Duress or Commercial Reality?

Article Loss Prevention by

By Zita Mansi, BLM Solicitors

An AGS member queried whether he has any redress in circumstances where he is obliged to sign a contract with onerous terms in order to receive payment for work he has already carried out.  The onerous terms might include, for example, provision of a Limit of Indemnity of £5million where the fee is only £5,000, the risk of which had not been priced into the fee agreed for the work, or long payment periods of 60 or 90 days.

In such a situation, the member must choose between agreeing to the onerous terms or suing the client for its unpaid fees (which is often a commercially unattractive option).  The member queried whether this qualified as “duress”.

The necessary ingredients for a successful economic duress claim are:

  1. Pressure which is illegitimate;
  2. This pressure is a significant cause inducing the “victim” to enter into the contract; and
  3. The practical effect of the pressure is that there is compulsion on or a lack of practical choice for, the victim.

If the above ingredients are established then the victim of the duress is entitled to accept the term and later pursue a claim for undue influence in order render the contract void.

The courts have held, that “illegitimate pressure must be distinguished from the rough and tumble of the pressures of normal commercial bargaining.”  Cases where pressure has been considered “illegitimate” are those where the perpetrator has committed a crime, a tort or a breach of contract.

Establishing that the victim had no realistic practical alternative but to submit to the pressure is also a high hurdle to overcome.

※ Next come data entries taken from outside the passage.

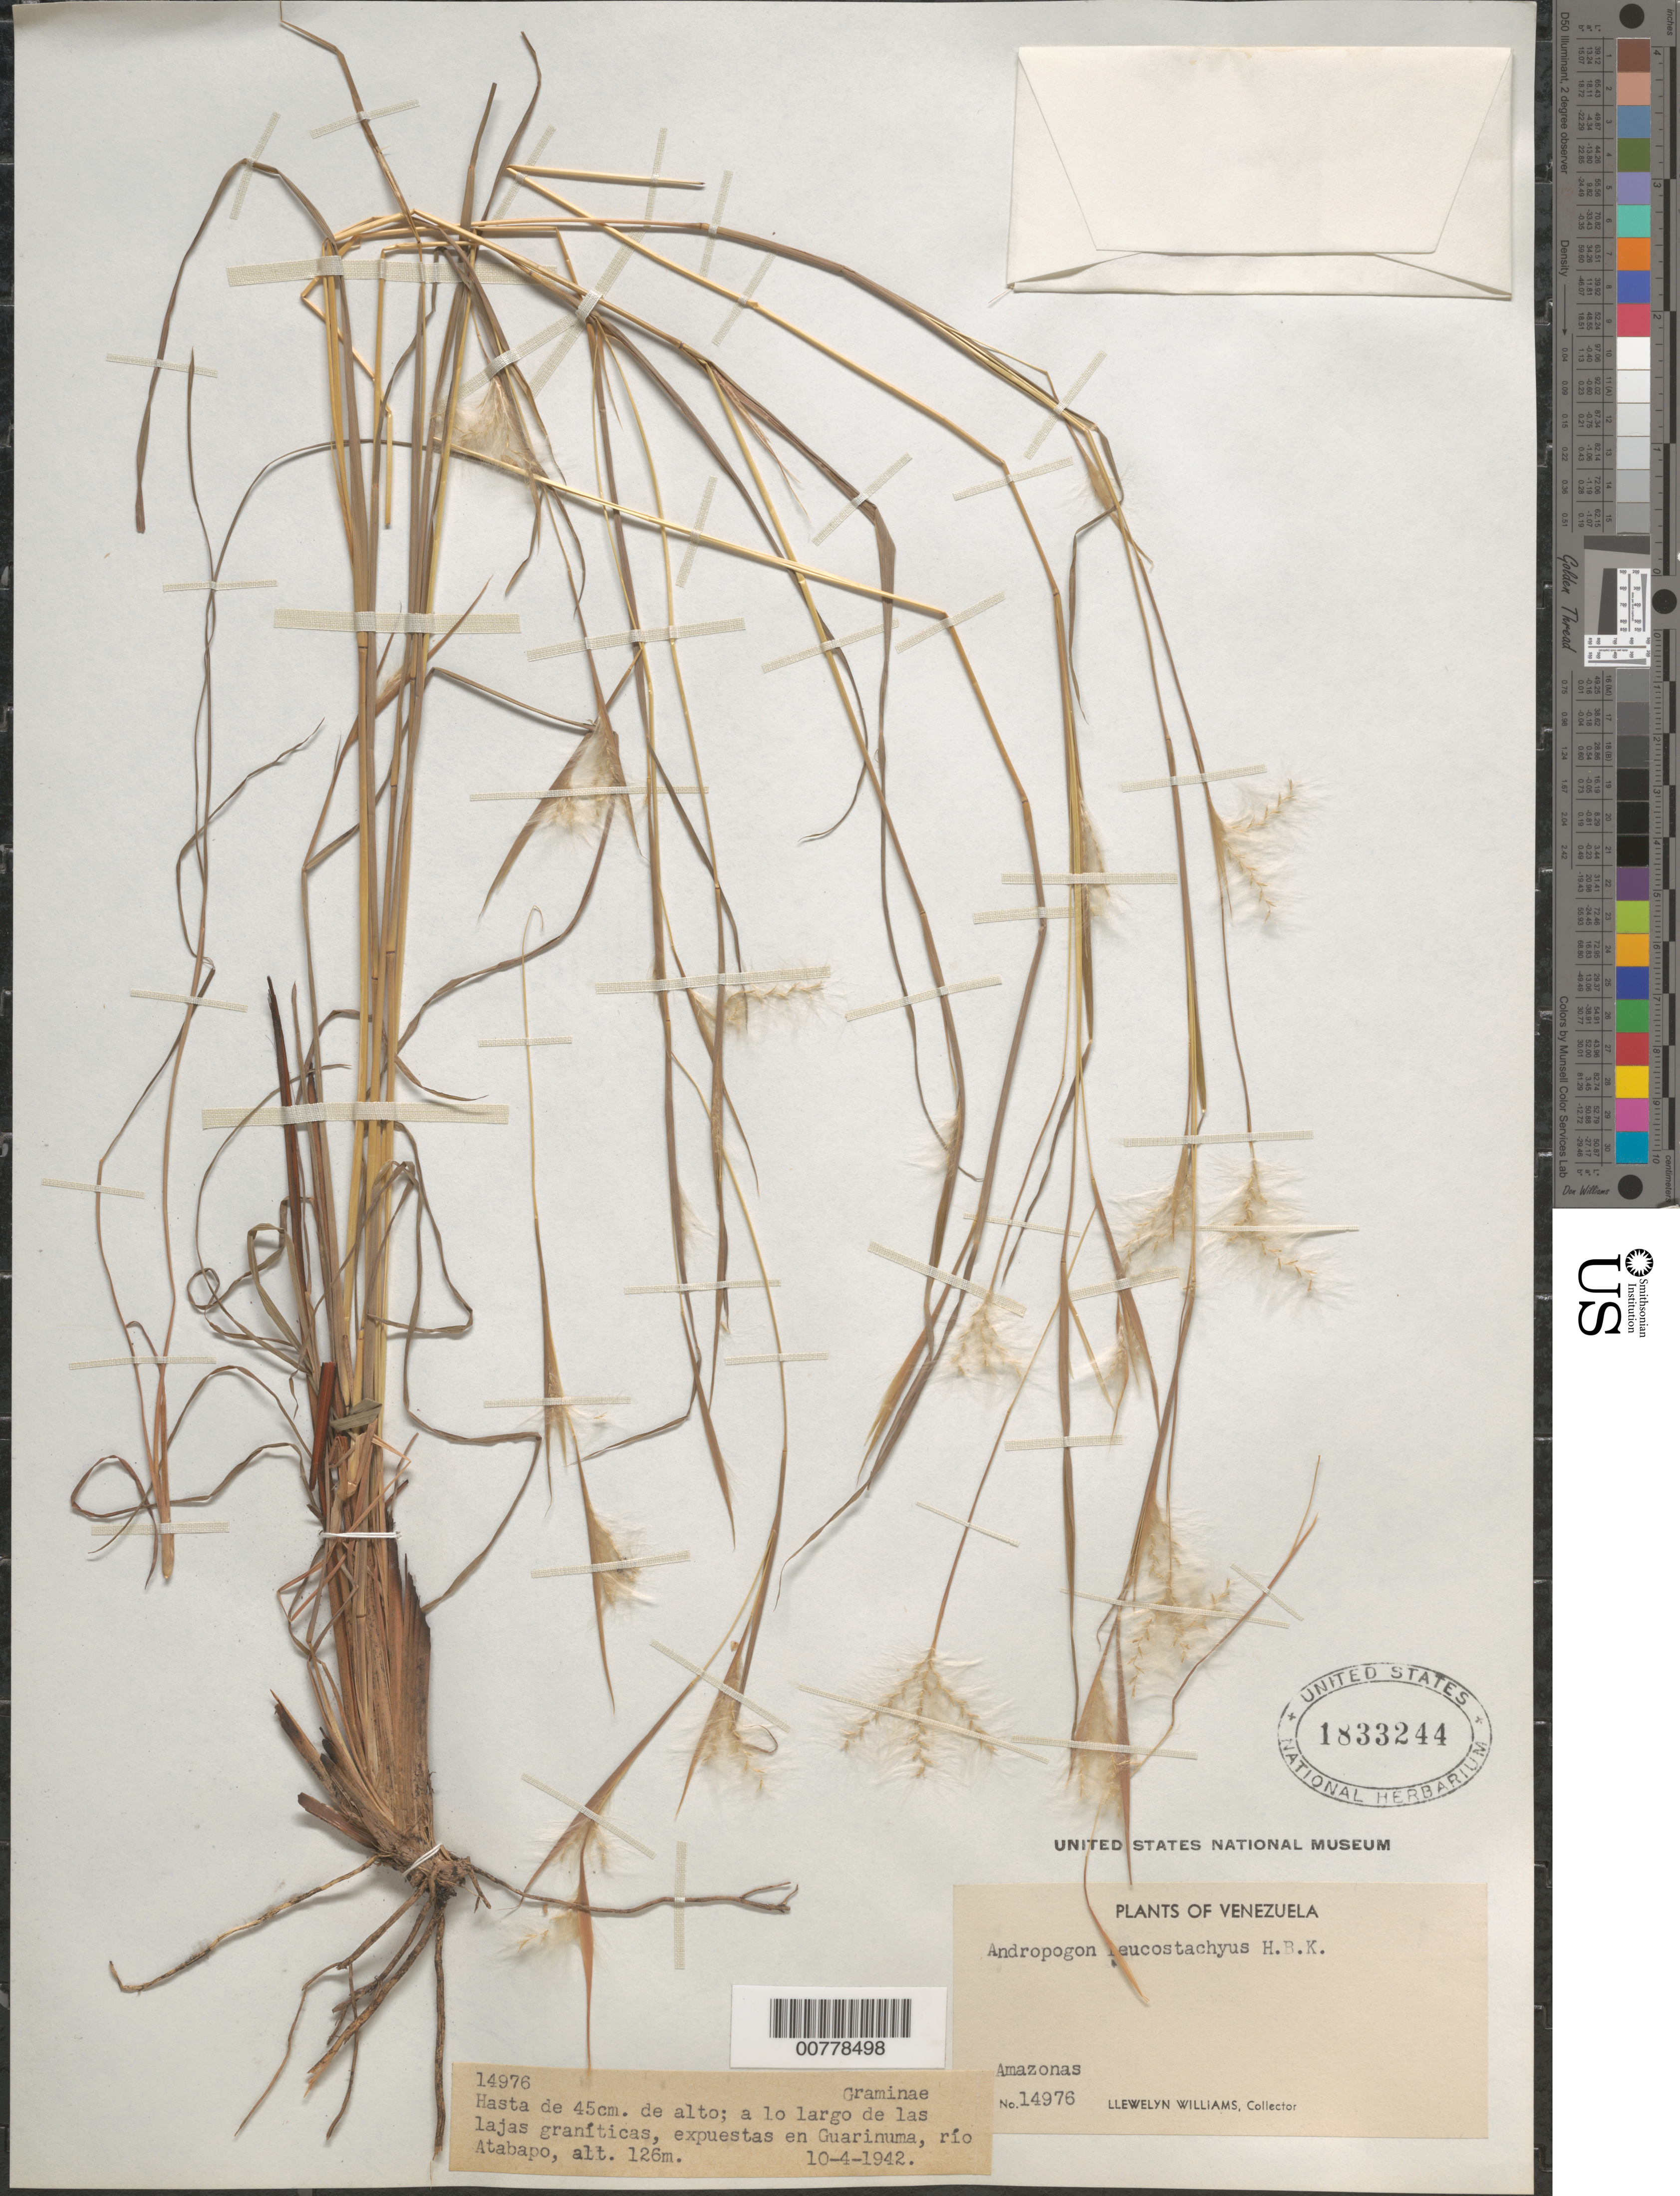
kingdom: Plantae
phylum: Tracheophyta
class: Liliopsida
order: Poales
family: Poaceae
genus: Andropogon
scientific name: Andropogon leucostachyus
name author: Kunth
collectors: Ll. Williams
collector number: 14976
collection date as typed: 10-Apr-42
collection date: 1942-04-10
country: Venezuela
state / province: Amazonas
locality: Guarinuma, Río Atabapo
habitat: A lo largo de las lajas graníticas, expuestas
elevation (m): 120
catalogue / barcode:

In the scenario described above, the AGS member could (a) refuse to commence work until satisfactory terms are agreed or (b) carry out the work and then sue the client for payment if reasonable terms cannot be agreed.  Although these options are commercially undesirable, they are practical options nevertheless

Ideally, no AGS member would carry out any significant work unless and until satisfactory contract terms had been agreed in writing.  However, there are many reasons why this may not happen in practice.  For example, the works may be required urgently so that only the most basic terms, such as the scope of works, price and timescale, are discussed verbally beforehand.  AGS members would do well to have a set of their own standard terms and conditions that can be quickly adapted and sent to their clients before commencing work, for use in such situations.

Members can also refer their clients to the AGS Client Guide on Limitation of Liability Clauses, and Professional Indemnity Insurance which may assist their negotiations.